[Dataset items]

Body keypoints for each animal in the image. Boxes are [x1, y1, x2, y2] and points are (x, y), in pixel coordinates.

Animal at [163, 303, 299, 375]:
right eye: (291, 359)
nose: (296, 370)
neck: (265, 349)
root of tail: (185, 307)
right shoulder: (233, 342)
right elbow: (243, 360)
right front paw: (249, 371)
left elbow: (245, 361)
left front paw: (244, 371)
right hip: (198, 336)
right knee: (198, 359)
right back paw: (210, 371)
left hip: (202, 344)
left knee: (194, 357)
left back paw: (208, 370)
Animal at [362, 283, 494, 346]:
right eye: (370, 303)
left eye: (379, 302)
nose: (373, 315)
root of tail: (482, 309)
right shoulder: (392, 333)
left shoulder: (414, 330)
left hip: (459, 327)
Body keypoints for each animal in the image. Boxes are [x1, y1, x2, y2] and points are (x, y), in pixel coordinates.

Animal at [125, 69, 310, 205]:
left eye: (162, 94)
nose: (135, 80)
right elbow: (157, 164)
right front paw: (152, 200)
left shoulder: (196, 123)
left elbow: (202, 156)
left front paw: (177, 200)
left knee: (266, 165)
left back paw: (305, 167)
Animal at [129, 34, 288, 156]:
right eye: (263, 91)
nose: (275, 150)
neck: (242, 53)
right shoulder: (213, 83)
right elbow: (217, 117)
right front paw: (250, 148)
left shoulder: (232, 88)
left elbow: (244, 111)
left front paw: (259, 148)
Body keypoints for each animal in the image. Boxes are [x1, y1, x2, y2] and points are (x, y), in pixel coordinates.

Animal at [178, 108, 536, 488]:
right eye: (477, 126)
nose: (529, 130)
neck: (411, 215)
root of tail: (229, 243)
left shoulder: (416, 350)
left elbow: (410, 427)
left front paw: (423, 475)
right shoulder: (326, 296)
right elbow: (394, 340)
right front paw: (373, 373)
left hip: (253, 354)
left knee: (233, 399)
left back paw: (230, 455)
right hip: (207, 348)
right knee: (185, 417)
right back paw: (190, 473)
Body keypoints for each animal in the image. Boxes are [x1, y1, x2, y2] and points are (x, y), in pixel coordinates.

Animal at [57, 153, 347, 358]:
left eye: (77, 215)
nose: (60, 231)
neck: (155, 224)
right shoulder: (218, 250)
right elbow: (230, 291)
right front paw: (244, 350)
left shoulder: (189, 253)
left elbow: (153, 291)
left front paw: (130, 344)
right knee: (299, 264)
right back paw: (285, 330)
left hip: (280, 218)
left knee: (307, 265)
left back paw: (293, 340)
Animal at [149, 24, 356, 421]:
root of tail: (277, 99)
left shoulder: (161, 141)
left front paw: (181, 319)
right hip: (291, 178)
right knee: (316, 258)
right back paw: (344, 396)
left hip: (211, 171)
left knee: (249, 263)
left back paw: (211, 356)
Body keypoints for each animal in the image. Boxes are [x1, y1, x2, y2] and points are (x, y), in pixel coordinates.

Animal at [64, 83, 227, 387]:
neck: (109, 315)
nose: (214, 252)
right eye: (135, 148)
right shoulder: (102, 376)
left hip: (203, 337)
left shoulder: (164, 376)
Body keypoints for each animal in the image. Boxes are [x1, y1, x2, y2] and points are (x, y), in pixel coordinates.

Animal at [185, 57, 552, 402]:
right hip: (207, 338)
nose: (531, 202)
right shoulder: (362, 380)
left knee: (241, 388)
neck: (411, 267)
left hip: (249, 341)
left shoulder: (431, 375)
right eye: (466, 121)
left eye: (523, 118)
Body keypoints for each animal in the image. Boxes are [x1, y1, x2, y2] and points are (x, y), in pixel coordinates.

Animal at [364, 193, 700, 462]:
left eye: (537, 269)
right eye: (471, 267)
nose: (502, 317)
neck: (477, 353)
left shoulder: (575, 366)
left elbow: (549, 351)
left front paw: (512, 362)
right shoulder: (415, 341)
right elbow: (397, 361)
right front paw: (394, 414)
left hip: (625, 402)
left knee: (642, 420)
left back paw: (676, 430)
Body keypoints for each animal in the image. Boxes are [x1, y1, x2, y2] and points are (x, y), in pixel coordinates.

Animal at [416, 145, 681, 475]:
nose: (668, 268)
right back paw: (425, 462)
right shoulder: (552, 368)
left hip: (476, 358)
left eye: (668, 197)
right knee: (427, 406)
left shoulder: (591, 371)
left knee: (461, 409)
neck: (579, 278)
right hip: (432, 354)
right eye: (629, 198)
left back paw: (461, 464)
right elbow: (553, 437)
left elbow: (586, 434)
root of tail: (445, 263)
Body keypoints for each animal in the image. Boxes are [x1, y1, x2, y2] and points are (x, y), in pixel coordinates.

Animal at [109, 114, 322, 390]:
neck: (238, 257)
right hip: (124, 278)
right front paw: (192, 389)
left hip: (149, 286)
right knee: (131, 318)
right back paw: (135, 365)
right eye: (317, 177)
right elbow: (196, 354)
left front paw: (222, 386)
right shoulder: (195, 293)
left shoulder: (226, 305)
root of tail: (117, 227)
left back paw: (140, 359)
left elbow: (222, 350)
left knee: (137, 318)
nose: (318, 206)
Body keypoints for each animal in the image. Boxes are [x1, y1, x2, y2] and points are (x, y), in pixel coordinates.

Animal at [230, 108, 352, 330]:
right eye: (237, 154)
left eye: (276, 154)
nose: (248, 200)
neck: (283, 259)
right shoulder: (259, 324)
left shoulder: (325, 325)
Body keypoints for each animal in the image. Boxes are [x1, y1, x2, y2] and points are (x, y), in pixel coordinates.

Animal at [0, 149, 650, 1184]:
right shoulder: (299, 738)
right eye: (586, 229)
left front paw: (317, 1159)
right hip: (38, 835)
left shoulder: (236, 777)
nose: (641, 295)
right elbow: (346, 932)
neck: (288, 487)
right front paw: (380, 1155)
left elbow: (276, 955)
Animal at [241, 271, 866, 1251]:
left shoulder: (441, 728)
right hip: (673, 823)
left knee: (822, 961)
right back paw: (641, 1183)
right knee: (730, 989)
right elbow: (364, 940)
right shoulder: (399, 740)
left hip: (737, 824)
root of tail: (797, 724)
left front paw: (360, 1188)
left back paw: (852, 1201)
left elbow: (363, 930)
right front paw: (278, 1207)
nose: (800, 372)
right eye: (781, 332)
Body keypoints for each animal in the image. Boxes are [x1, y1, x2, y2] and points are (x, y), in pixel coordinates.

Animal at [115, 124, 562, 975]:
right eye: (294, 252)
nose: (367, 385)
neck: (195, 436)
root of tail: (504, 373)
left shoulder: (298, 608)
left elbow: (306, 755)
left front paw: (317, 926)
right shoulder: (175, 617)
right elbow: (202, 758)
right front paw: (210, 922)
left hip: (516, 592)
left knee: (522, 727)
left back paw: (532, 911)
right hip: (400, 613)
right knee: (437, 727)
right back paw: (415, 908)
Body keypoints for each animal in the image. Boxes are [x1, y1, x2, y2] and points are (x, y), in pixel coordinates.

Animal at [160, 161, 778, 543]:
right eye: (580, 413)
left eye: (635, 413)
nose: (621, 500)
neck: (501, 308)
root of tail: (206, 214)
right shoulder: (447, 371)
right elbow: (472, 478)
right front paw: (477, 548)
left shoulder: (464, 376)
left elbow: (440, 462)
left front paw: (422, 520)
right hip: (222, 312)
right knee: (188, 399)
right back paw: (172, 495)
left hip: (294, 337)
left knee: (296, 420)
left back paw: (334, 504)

Your task
Within the data above, the span starting at the line containing "left front paw: (317, 926)" and ending at the line containing "left knee: (296, 420)" is to be retyped exactly, with no other lines.

Task answer
left front paw: (317, 926)
right shoulder: (175, 617)
right elbow: (202, 758)
right front paw: (210, 922)
left hip: (516, 592)
left knee: (522, 727)
left back paw: (532, 911)
right hip: (400, 613)
right knee: (437, 727)
right back paw: (415, 908)
Body keypoints for each animal in the image. Boxes are [x1, y1, x2, y2] and points are (x, y), in pixel coordinates.

Animal at [160, 161, 778, 543]:
right eye: (580, 413)
left eye: (635, 413)
nose: (621, 500)
neck: (501, 308)
root of tail: (206, 214)
right shoulder: (447, 371)
right elbow: (472, 478)
right front paw: (477, 548)
left shoulder: (464, 376)
left elbow: (440, 462)
left front paw: (422, 520)
right hip: (222, 312)
right knee: (188, 399)
right back paw: (172, 495)
left hip: (294, 337)
left knee: (296, 420)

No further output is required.